Иначе и быть не могло. Другой непознаваем, потому что познанный Другой становится своим. Чужой разум трансцендентен нашему. Недоступность – субстанциональный атрибут Другого. Именно поэтому мы и не можем оставить его в покое. Вызов, который бросает человеку возможность нечеловеческого, и есть основное содержание нашей духовной истории. Только в контакте с запредельным мы можем описать себя. Выход из этого тупика лишь в том, чтобы отменить Другого вовсе, признать непостижимое несуществующим. Но именно этого Лем нам не дает сделать, сталкивая своих героев с непреложным фактом встречи.
Исходная ситуация определяет параметры проблемы, которую ставит перед человеком явление чужого разума. Раньше мы предполагали возможность Другого, теперь знаем о нем и никогда не забудем. Контакт самоценен. Любые знания, добытые в общении с чужим разумом, не могут сравниться с тем опытом, который дает единственный и решающий факт открытия этого разума. Человек только тогда перестанет быть мерой вещей, когда он встретится с нечеловеком. Контакт – это конец такому невыносимому одиночеству, что человек никогда его и не выносил, тайно или явно окружая себя богами.
Однако ценность контакта определяется только тем, что чужой разум будет действительно чужим. И с этим фантастике труднее всего справиться. Обычно ее авторы просто переписывают нашу историю, моделируя встречу по прецеденту. Сценарий ее строится по испытанной в Новом Свете схеме: другие либо выше нас, либо ниже. В первом случае роль индейцев играем мы, во втором – они. При таких условиях контакт – процесс установления паритета, в том числе, как это принято в “космической опере”, и с помощью кулачного боя. Но Лем выводит контакт из зоны агона, лишая участников способности к общению. Война, как и дружба, предусматривает общность интересов. У Лема мы не знаем, чего чужой разум хочет, свой, впрочем, – тоже (если мы не отвечаем за наше подсознание, то кто отвечает?).
Главная коллизия у Лема связана с тем, что контакт невозможен, но он все-таки происходит. Не найдя общего языка, стороны, сами не понимая как, влияют друг на друга. Плод их встречи – перемены, причем – обоюдные. В этом ключ к “Солярису”.
16 сентября
Ко дню рождения Би Би Кинга
В Мемфис, столицу афроамериканской музыки, Кинг приехал на попутной машине. В кармане у него бренчали два с половиной доллара мелочью, заработанные игрой на перекрестках городка Итта Бена, где теперь открылся Музей Би Би Кинга. Другими словами, корни его гения уходят в родную для блюза почву черного Юга.
Самая романтическая история в жизни Кинга произошла в середине 1950-х, когда в одном из бесчисленных ночных клубов, где Кинг давал очередной концерт, вспыхнула жестокая драка из-за женщины по имени Люсиль. В суматохе начался пожар. Выбежав на улицу, Кинг вернулся в охваченный пламенем зал за любимой гитарой. С тех пор все его гитары носят одно, известное всем поклонникам имя: Люсиль.
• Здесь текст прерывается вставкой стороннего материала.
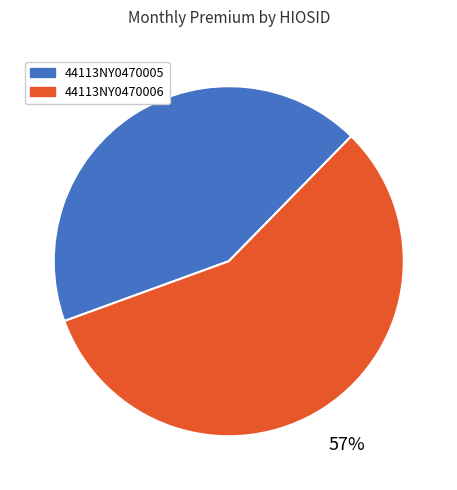

To the nearest percent, what percentage of the pie is 44113NY0470006?

57%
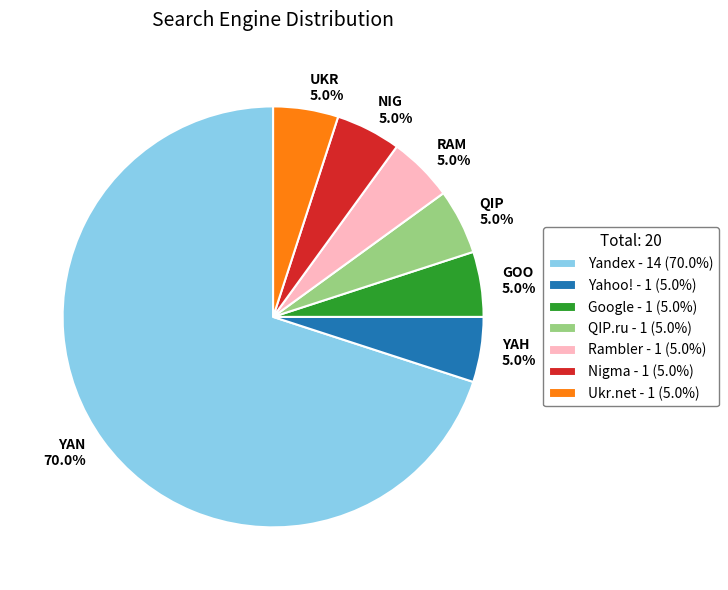

Is there any slice that represents more than half of the pie?

Yes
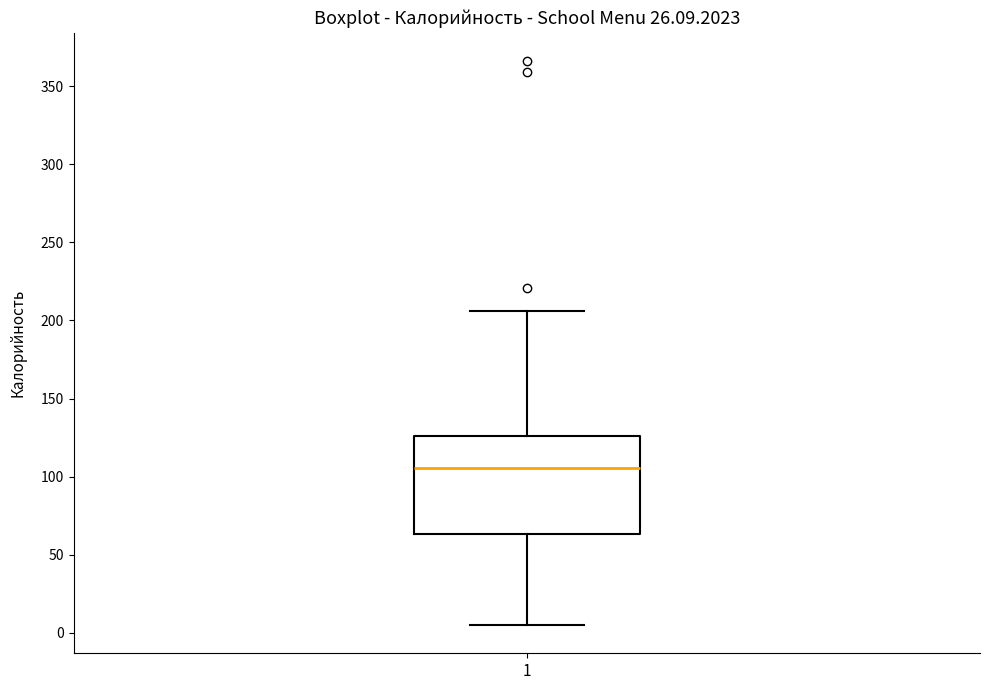

Read this box plot against the y-axis: the position of the median line, the range covered by the box, and the ends of both whiskers. The values are not printed on the chart, so give them approximately, as read against the axis.

median 105, box 65 to 125, whiskers 5 to 205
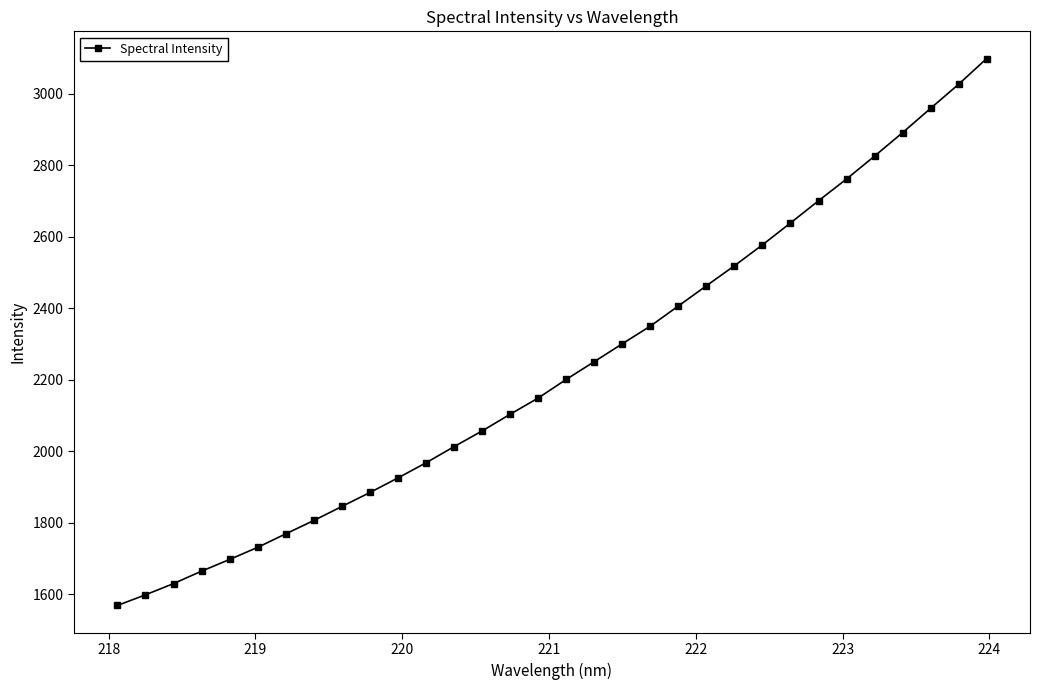

What is the difference between the maximum and minimum values?

1528.6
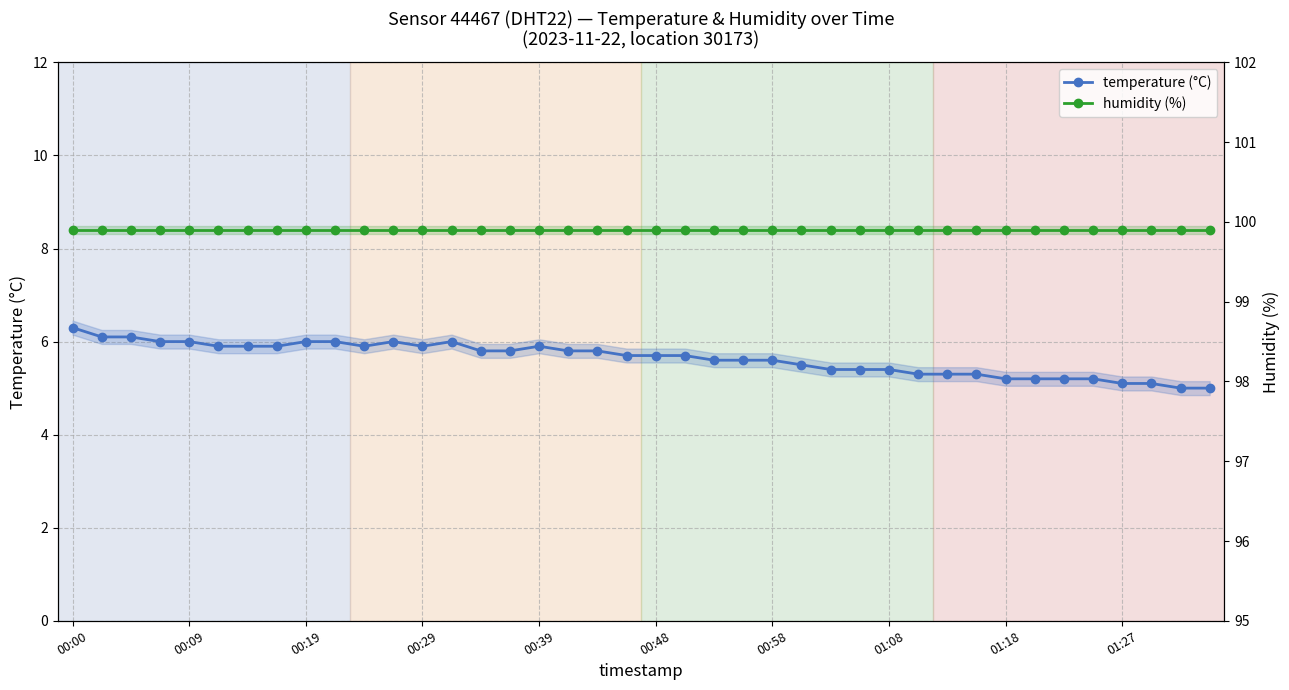

Which series has the largest range (max minus min)?

temperature (°C)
Научив гитару, как другие – скрипку, человеческому голосу, Кинг с каждой Люсиль выступал дуэтом. Пытаясь втолковать природу этих интимных отношений посторонним, он говорил: “Когда я пою, то мысленно играю. Когда я замолкаю, вместо меня поет гитара”.
Его манера игры – с четким музыкальным синтаксисом, громкими аккордами, мягкими вибрато, виртуозными каденциями на одной струне и “гнутыми”, как говорят в мире блюза, нотами – стала основной в рок-музыке. У Кинга учились все – от Джорджа Харрисона до Эрика Клэптона и Боно. А сам он учился у блюза.
Наиболее элементарная джазовая форма, блюз слишком прост, чтобы поддаваться фальсификации. Естественный, как выдох, он часто включает в себя горький вздох, рифмующийся с незатейливыми, повторяющимися и незаменимыми словами.
Как кино, джаз – сравнительно новое искусство. Наша культура еще помнит, когда его не было, и не забыла, когда он появился. Среди нас еще жили отцы-основатели, патриархи джаза. И, может быть, главным из них был Би Би Кинг. Кстати, Кинг – не прозвище, не титул, а настоящая фамилия. Любители джаза зовут его не “королем”, а “послом” блюза во всем благодарном мире.
21 сентября
Ко дню рождения Юза Алешковского
В нашем, да и в следующем поколении песню Алешковского “Товарищ Сталин, вы большой ученый” знали все еще тогда, когда она казалась народной и не имела автора.
Короля играет свита, и в этом случае ее роль исполняли выдающиеся авторы. Жванецкий им восхищался. Битов считал, что Алешковского надо печатать в “Литературных памятниках”. Ну а Бродский дал Алешковскому лапидарную оценку, которую можно высечь на памятнике: “Моцарт языка”.